_Assignment_:
Retype, character for character, the lines starting with the one that contains "EPG 정보를 XML 형태로 작성하기" and going on through the one that contains "Configuration > Channel / EPG >", with both of those lines included.

_Supplied data_:
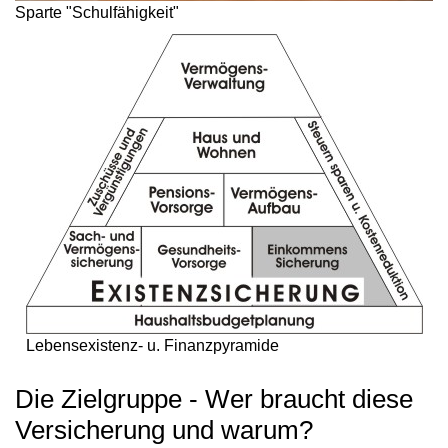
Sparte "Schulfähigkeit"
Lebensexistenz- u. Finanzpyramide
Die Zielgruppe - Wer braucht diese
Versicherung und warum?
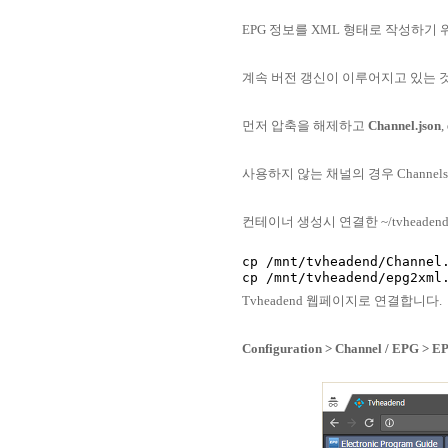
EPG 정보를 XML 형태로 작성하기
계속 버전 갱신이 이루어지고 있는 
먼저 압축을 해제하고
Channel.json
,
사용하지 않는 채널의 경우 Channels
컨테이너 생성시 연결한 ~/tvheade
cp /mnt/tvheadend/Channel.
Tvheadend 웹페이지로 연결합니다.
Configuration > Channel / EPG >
...
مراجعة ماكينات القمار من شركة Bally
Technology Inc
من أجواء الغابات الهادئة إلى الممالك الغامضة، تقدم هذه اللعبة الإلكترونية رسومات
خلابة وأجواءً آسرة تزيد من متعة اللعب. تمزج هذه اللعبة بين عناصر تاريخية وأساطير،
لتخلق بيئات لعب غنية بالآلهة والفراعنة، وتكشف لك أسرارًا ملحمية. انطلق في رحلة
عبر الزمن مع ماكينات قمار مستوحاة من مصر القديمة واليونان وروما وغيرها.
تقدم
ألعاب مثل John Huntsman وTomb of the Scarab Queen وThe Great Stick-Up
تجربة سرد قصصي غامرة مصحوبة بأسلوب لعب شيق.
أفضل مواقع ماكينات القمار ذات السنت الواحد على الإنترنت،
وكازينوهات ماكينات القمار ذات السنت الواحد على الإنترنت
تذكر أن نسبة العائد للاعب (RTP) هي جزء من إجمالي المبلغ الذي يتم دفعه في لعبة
==
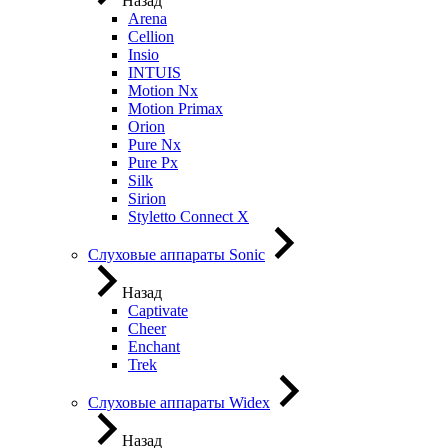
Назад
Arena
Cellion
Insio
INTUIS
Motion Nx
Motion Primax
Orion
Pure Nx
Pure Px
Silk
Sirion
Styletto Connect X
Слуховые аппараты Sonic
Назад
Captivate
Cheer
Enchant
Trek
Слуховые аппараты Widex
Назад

_Problem solution_:
EPG 정보를 XML 형태로 작성하기
계속 버전 갱신이 이루어지고 있는 
먼저 압축을 해제하고
Channel.json
,
사용하지 않는 채널의 경우 Channels
컨테이너 생성시 연결한 ~/tvheade
cp /mnt/tvheadend/Channel.
Tvheadend 웹페이지로 연결합니다.
Configuration > Channel / EPG >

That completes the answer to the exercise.